3.       Expand Local Policy

4.       Expand User Rights Assignments

5.       Add the Application Pool account to the following permissions:

a.       Logon as Service ( should be already set )

b.      Generate Security Audit Event

6.       Add the AD FS Web Agent service account to the following permissions:

a.       Act as part of the operating system

b.      Logon as Service

c.       Generate Security Audit Event

7.       Add the account created for the ADFS Web Agent Authentication Service to the local Administrators group.

8.       Add the account created for the ADFS Web Agent Authentication Service and the Application pool account to the IIS_IUSRS group.

Configuring ADFS Web Agent Authentication Service

1.       Click Start | Administrative Tools | Services

2.       Locate the ADFS Web Agent Authentication Service

3.       Right click on the service and select Properties

4.       Click the Identity tab

5.       Enter the domain\username of the account created for the ADFS Web Agent Authentication Service.

6.       Enter the password for the account and click Ok.

7.       Restart the service and open up the Event Viewer

8.       Click on the Application log and verify that there is an information level event for the ADFS Web Agent Authentication Service that states it has successfully retrieved information from the ADFS server.

Update Images Web.config file for SharePoint

1.       Log onto the server running SharePoint.

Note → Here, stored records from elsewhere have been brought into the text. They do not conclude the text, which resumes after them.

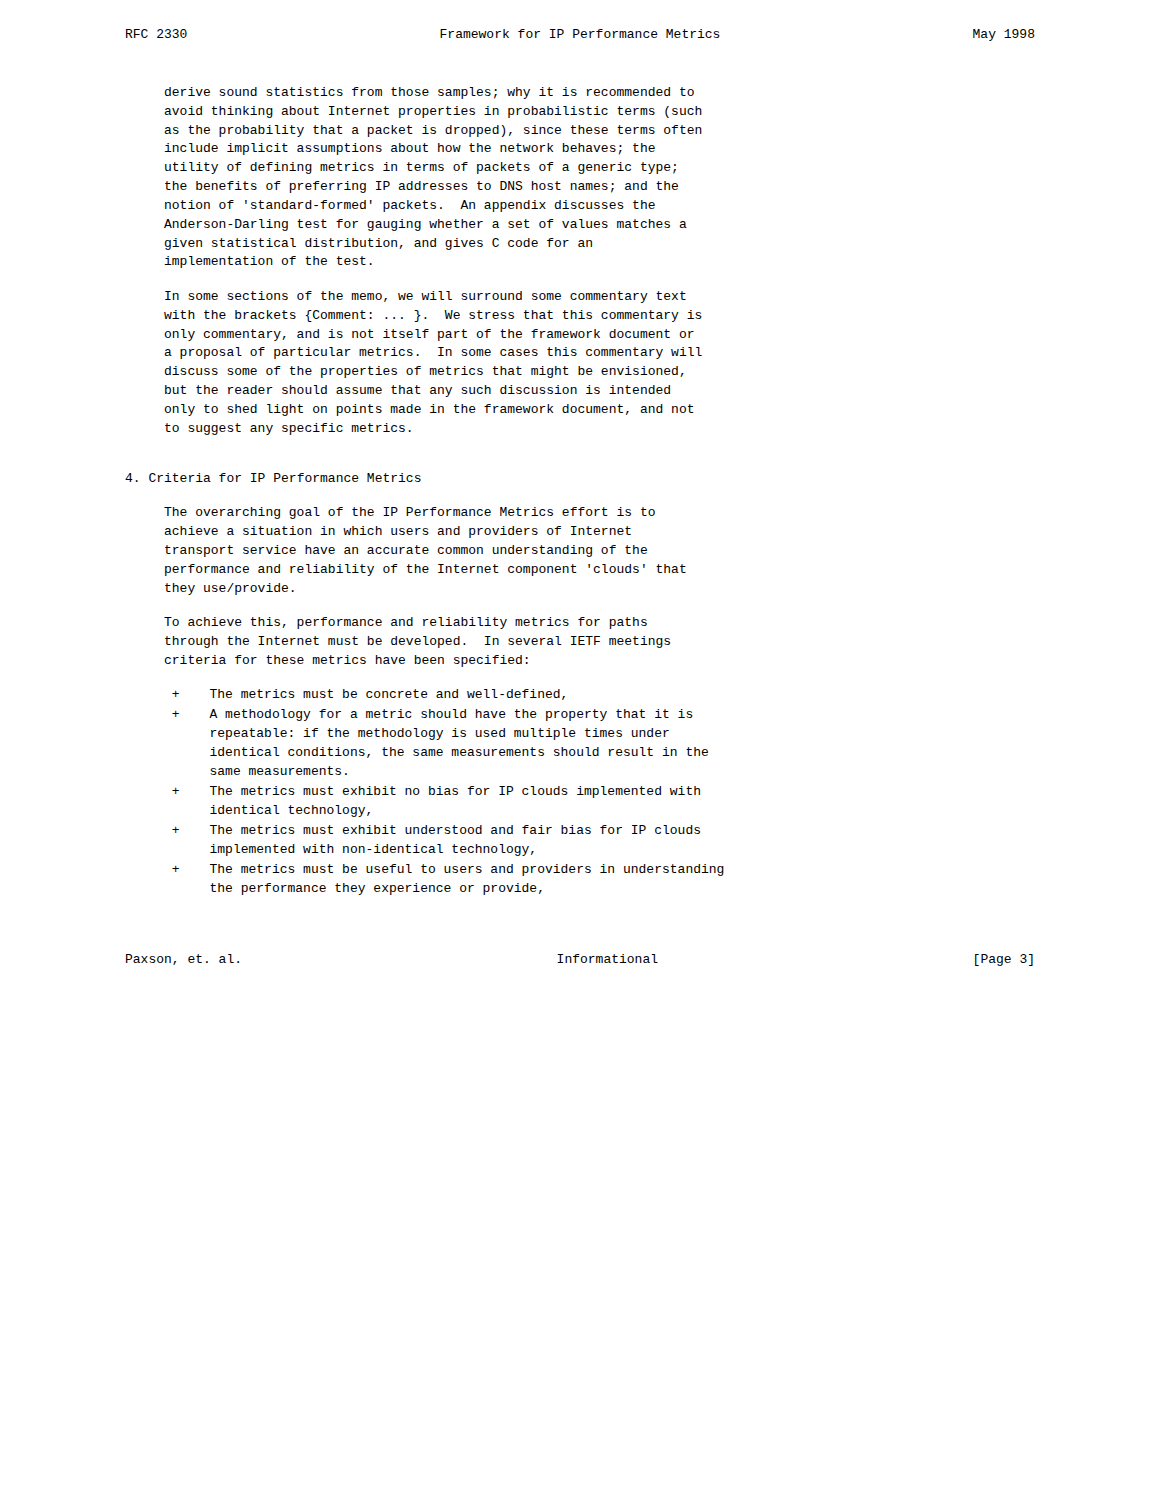RFC 2330 Framework for IP Performance Metrics May 1998
derive sound statistics from those samples; why it is recommended to avoid thinking about Internet properties in probabilistic terms (such as the probability that a packet is dropped), since these terms often include implicit assumptions about how the network behaves; the utility of defining metrics in terms of packets of a generic type; the benefits of preferring IP addresses to DNS host names; and the notion of 'standard-formed' packets. An appendix discusses the Anderson-Darling test for gauging whether a set of values matches a given statistical distribution, and gives C code for an implementation of the test.
In some sections of the memo, we will surround some commentary text with the brackets {Comment: ... }. We stress that this commentary is only commentary, and is not itself part of the framework document or a proposal of particular metrics. In some cases this commentary will discuss some of the properties of metrics that might be envisioned, but the reader should assume that any such discussion is intended only to shed light on points made in the framework document, and not to suggest any specific metrics.
4. Criteria for IP Performance Metrics
The overarching goal of the IP Performance Metrics effort is to achieve a situation in which users and providers of Internet transport service have an accurate common understanding of the performance and reliability of the Internet component 'clouds' that they use/provide.
To achieve this, performance and reliability metrics for paths through the Internet must be developed. In several IETF meetings criteria for these metrics have been specified:
+ The metrics must be concrete and well-defined,
+ A methodology for a metric should have the property that it is repeatable: if the methodology is used multiple times under identical conditions, the same measurements should result in the same measurements.
+ The metrics must exhibit no bias for IP clouds implemented with identical technology,
+ The metrics must exhibit understood and fair bias for IP clouds implemented with non-identical technology,
+ The metrics must be useful to users and providers in understanding the performance they experience or provide,
Paxson, et. al. Informational [Page 3]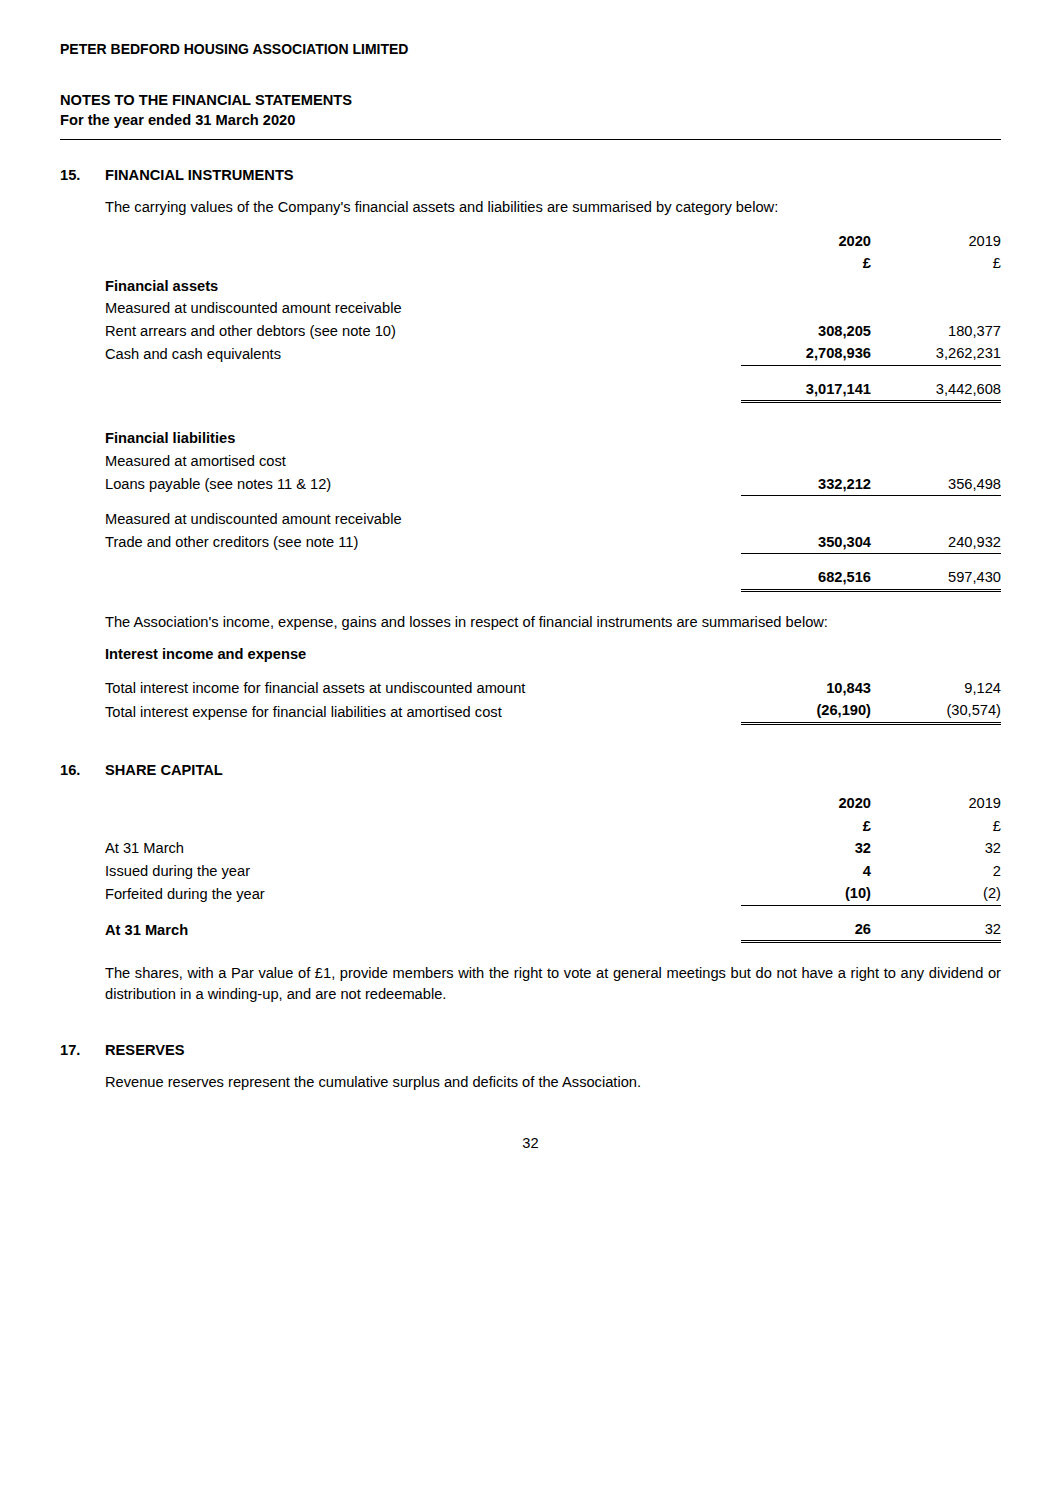PETER BEDFORD HOUSING ASSOCIATION LIMITED
NOTES TO THE FINANCIAL STATEMENTS
For the year ended 31 March 2020
15. FINANCIAL INSTRUMENTS
The carrying values of the Company's financial assets and liabilities are summarised by category below:
| | 2020 | 2019 |
| | £ | £ |
| Financial assets | | |
| Measured at undiscounted amount receivable | | |
| Rent arrears and other debtors (see note 10) | 308,205 | 180,377 |
| Cash and cash equivalents | 2,708,936 | 3,262,231 |
| | 3,017,141 | 3,442,608 |
| Financial liabilities | | |
| Measured at amortised cost | | |
| Loans payable (see notes 11 & 12) | 332,212 | 356,498 |
| Measured at undiscounted amount receivable | | |
| Trade and other creditors (see note 11) | 350,304 | 240,932 |
| | 682,516 | 597,430 |
The Association's income, expense, gains and losses in respect of financial instruments are summarised below:
Interest income and expense
| Total interest income for financial assets at undiscounted amount | 10,843 | 9,124 |
| Total interest expense for financial liabilities at amortised cost | (26,190) | (30,574) |
16. SHARE CAPITAL
| | 2020 | 2019 |
| | £ | £ |
| At 31 March | 32 | 32 |
| Issued during the year | 4 | 2 |
| Forfeited during the year | (10) | (2) |
| At 31 March | 26 | 32 |
The shares, with a Par value of £1, provide members with the right to vote at general meetings but do not have a right to any dividend or distribution in a winding-up, and are not redeemable.
17. RESERVES
Revenue reserves represent the cumulative surplus and deficits of the Association.
32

2.       Open IIS manager from Start | Run | Administrative Tools | Internet Information Services Manager.

3.       Expand Sites and expand the website for the SharePoint web application

4.       Expand the Layouts folder and click on Images

5.       Choose and double click the Authentication icon on the right.

6.        Right click on ADFS and choose Disable.

7.       Restart IIS to commit the authentication changes.